15. The next legal contention of Shri Siwani that Shri Harshe was an accomplice and the evidence of an accomplice is of a very weak nature and it requires material corroborations before it could be made use of against another accused. It is rather difficult to accept the contention of Shri Siwani that Shri Harshe was an accomplice. No show cause notice had been issued to Shri Harshe. No penalty also had been imposed on Shri Harshe. There was no allegation that Shri Harshe was in any way concerned in the attempted export of the film 'Paapi'.
Therefore, Shri Siwani was not correct in contending that Shri Harshe was an accomplice.
16. As a matter of fact, it will not be illegal to act upon the uncorroborated evidence of an accomplice but the rule of prudence dictates that it is unsafe to act on the evidence of an accomplice unless it is corroborated in material particulars.
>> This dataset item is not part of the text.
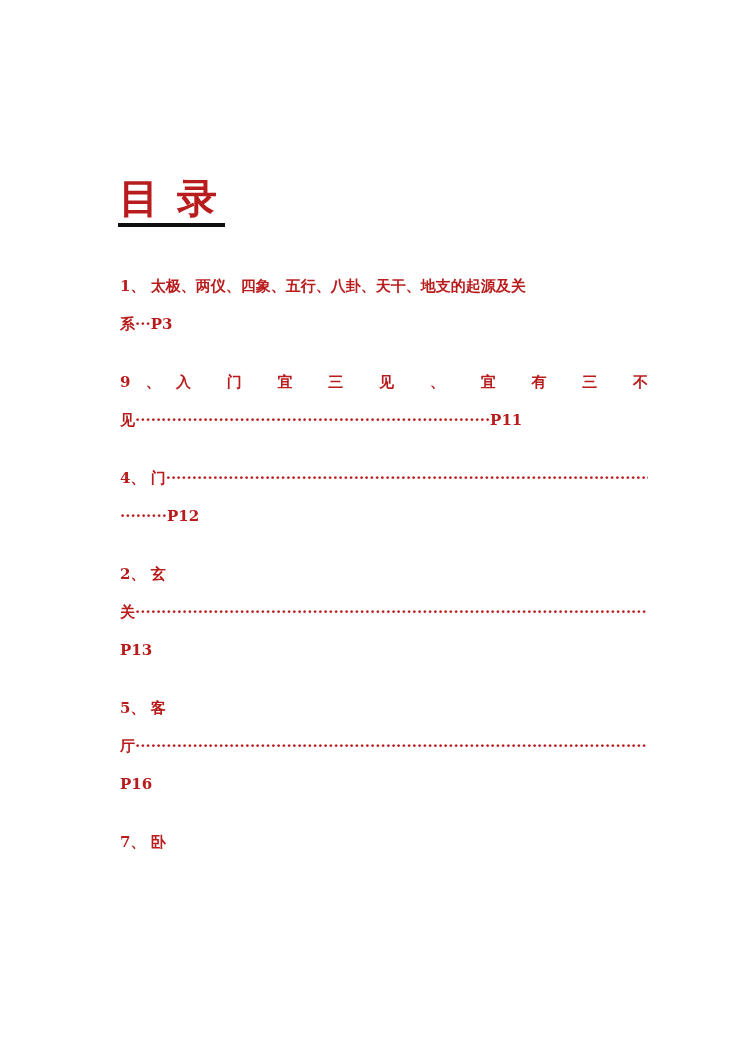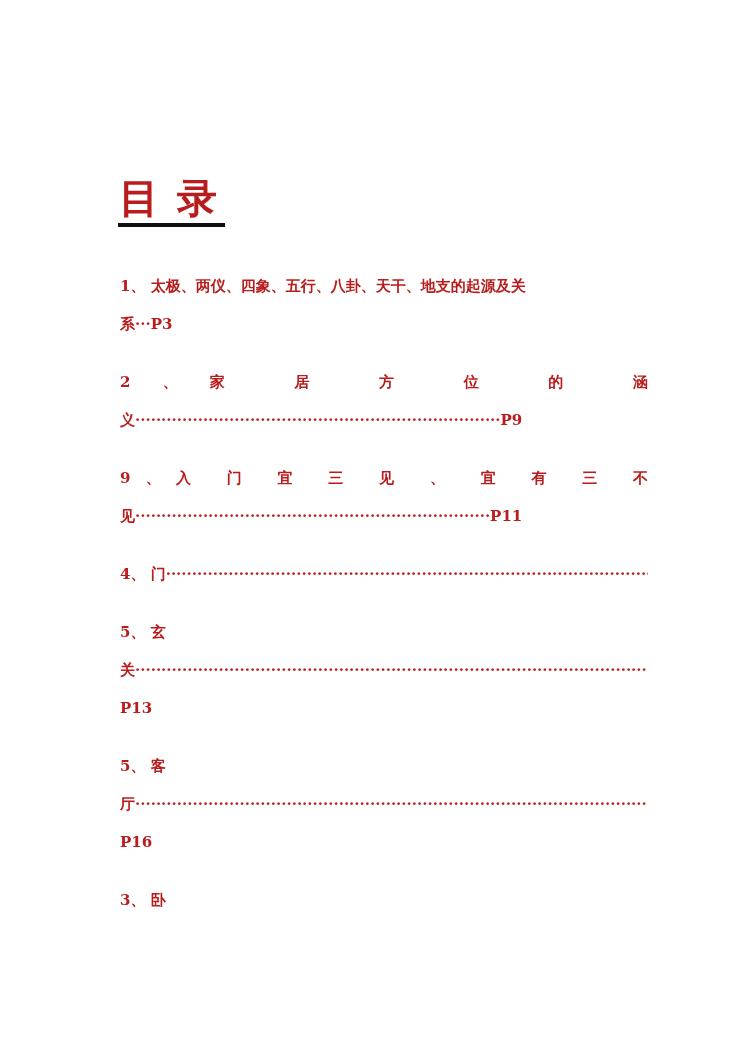"2、家 居 方 位 的" div.entry { html: <div> <div>2、家 居 方 位 的 涵</div> <div>义······································································P9</div> </div> -> none }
Even if I have to accept Shri Siwani's contention that Shri Harshe was an accomplice, the findings of the Additional Collector was not solely based on the statement of Shri Hershe but he has taken into consideration the various circumstantial evidences established against the appellant. I am unable to find any infirmity in the order excepting the one viz.
non-consideration of the cross-examination portion in the order passed by the Additional Collector. But as stated earlier non-consideration of the cross-examination had not seriously affected the findings of the Additional Collector.
17. On consideration 6f all the aspects, I see no merit in this appeal and accordingly I reject the same.